The model is made using Pytorch and the dataset used is MNIST dataset. The MNIST dataset is an acronym that stands for the Modified National Institute of Standards and Technology dataset. It is a dataset of 60,000 small square 28×28 pixel grayscale images of handwritten single digits between 0 and 9.
The mean value and deviation in MNIST dataset are 0.1307 and 0.3081.
I have used flask framework to make the API, which takes the image and predict the digit class.
POST: http://127.0.0.1:5000/predict/
body:
{
"file": <image_file>
}
I have added validation on the format of the input images, only (.png, .jpg, .jpeg) format are accepted. The response of the request will look like this:
{
"class_name": "7",
"prediction": 7
}
I have created the two layer neural network for training the model. Two Linear layers, and one activation function used here us ReLU. As this problem is the multiclass classification problem, I've used CrossEntropyLoss() to find out the loss, then we don't need to add one more layer at the end i.e. Softmax Layer.
The transformers used in this project are, Grayscale(num_output_channels=1), Normalize((0.1307,), (0.3081,)), ToTensor(), Resize((28, 28)).
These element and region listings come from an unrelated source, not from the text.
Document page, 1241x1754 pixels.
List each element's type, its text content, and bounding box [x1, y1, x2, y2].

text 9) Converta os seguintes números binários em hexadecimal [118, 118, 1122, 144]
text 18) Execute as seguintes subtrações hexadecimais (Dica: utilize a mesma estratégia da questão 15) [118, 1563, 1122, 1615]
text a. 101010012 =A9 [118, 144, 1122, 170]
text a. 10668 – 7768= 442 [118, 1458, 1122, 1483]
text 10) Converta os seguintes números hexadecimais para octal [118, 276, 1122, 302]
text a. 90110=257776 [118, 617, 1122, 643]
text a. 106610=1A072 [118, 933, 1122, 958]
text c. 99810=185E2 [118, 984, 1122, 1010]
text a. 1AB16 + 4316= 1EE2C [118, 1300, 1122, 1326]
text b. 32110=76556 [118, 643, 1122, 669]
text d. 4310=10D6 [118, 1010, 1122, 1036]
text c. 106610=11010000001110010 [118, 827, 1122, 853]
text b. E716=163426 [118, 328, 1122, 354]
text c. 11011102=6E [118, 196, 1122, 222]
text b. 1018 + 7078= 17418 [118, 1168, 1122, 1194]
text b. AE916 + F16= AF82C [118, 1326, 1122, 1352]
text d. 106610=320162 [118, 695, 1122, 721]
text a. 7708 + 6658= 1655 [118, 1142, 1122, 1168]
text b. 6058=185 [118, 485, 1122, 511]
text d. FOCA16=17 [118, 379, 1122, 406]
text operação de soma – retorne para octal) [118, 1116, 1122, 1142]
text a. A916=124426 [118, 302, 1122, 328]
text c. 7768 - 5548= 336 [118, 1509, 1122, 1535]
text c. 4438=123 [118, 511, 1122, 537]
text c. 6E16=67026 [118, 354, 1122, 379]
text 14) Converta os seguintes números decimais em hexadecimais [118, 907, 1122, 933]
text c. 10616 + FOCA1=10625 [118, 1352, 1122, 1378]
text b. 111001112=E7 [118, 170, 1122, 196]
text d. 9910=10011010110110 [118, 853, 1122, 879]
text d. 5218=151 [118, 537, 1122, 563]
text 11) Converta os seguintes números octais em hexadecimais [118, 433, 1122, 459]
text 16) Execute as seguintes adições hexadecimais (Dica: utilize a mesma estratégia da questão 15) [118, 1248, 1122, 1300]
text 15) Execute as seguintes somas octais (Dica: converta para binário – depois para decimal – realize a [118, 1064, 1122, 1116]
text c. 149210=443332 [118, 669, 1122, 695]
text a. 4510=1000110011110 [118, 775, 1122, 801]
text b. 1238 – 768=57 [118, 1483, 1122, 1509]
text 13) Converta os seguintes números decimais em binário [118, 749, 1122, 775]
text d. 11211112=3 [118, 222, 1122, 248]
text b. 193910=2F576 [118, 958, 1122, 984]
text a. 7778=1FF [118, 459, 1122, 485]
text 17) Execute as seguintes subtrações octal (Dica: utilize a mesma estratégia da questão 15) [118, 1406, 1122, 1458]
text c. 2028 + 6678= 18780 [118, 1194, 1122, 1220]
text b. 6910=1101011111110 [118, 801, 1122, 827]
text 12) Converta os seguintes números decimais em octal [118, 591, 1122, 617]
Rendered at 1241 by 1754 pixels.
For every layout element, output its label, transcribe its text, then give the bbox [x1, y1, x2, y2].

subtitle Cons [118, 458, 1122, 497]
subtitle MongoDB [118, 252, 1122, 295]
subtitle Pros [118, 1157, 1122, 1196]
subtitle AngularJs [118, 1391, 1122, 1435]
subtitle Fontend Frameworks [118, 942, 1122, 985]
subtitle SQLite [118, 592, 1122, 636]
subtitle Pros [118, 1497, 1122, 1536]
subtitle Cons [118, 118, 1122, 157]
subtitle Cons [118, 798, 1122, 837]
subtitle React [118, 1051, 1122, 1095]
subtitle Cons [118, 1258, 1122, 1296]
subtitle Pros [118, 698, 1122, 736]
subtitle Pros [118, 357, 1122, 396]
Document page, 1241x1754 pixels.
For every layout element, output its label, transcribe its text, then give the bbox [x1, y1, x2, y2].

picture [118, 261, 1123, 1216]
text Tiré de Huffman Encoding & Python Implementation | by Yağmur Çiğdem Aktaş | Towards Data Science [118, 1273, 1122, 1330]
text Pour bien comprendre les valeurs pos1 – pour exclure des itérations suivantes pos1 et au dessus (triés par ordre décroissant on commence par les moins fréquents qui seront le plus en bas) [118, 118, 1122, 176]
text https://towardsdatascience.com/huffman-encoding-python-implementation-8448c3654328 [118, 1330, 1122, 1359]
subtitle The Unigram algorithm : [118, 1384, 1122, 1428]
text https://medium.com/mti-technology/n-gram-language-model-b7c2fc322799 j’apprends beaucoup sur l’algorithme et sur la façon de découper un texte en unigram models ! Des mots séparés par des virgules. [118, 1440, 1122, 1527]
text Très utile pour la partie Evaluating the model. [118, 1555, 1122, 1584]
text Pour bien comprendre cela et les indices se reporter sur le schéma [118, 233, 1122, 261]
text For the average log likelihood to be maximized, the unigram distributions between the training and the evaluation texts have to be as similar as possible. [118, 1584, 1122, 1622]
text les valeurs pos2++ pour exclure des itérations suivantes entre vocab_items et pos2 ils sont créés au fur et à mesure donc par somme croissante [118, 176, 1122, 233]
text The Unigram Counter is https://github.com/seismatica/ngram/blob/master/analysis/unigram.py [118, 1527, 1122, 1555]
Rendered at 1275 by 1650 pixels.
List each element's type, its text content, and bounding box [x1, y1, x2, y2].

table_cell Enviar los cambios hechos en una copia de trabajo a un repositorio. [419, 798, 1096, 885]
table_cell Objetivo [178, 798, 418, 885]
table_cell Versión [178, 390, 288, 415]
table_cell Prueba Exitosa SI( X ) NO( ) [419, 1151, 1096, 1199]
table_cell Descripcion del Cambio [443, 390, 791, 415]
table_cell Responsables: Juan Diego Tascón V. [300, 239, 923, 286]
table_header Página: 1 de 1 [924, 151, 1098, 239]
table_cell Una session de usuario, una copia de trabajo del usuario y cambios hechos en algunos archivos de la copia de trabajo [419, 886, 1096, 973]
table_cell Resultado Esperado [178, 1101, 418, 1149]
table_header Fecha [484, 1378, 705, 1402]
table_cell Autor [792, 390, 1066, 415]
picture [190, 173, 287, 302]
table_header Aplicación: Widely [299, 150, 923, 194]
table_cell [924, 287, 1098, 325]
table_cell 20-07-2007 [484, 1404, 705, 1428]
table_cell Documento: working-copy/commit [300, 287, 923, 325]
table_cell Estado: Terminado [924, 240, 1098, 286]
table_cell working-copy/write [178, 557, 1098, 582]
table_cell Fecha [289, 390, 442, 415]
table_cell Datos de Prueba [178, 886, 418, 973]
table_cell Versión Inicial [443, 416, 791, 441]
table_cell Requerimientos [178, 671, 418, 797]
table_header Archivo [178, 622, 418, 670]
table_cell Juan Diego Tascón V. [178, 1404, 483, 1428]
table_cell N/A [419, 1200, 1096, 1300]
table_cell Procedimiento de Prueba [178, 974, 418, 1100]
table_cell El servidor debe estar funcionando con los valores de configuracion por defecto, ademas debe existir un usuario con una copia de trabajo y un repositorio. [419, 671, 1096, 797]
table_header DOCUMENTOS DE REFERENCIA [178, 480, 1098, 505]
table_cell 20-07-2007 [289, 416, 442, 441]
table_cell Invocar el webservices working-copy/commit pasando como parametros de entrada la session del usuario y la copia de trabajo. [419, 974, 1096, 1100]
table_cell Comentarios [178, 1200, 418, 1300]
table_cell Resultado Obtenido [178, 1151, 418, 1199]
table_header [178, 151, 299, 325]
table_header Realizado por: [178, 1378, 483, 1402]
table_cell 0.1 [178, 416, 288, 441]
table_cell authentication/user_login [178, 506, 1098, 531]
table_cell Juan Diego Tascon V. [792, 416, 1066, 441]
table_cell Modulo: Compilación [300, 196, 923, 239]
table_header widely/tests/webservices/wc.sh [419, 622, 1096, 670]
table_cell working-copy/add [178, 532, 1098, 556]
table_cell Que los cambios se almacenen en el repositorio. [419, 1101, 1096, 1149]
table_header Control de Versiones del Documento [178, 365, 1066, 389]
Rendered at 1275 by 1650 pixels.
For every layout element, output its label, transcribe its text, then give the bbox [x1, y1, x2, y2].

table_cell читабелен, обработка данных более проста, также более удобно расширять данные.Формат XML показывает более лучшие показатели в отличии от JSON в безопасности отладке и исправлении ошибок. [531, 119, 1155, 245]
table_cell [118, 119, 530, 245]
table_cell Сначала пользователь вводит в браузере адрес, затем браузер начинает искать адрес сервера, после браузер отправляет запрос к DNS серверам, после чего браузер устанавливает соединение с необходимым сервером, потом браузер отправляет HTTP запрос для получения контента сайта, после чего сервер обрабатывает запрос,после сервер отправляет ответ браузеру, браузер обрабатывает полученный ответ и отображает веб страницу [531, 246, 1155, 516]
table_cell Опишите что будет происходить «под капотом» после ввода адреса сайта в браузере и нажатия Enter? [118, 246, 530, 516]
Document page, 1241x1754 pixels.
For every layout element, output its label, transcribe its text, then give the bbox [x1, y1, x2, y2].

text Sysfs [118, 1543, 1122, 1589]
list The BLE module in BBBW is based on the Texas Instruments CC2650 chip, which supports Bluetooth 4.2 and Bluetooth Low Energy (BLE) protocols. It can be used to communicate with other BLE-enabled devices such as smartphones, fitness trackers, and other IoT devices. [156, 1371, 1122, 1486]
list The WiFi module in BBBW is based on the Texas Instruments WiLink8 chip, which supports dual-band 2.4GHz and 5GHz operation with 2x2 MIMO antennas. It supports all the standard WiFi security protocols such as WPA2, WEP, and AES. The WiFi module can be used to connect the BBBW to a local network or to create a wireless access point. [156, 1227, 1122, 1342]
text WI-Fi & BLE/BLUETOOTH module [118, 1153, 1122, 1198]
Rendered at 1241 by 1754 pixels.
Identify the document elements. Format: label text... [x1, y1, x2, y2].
We first convert the request image into Image Bytes using BytesIO, then we pass the image_bytes to all the transformers mentioned above. Then we first resize the image_tensor to (-1, 28*28), then pass the transformed Tensor to the pre-trained model, which will return the digit class, and the prediction in JSON format through the API response.
Then for visualizing the data, I've used tensorboard to show the metrics, graphs, images etc.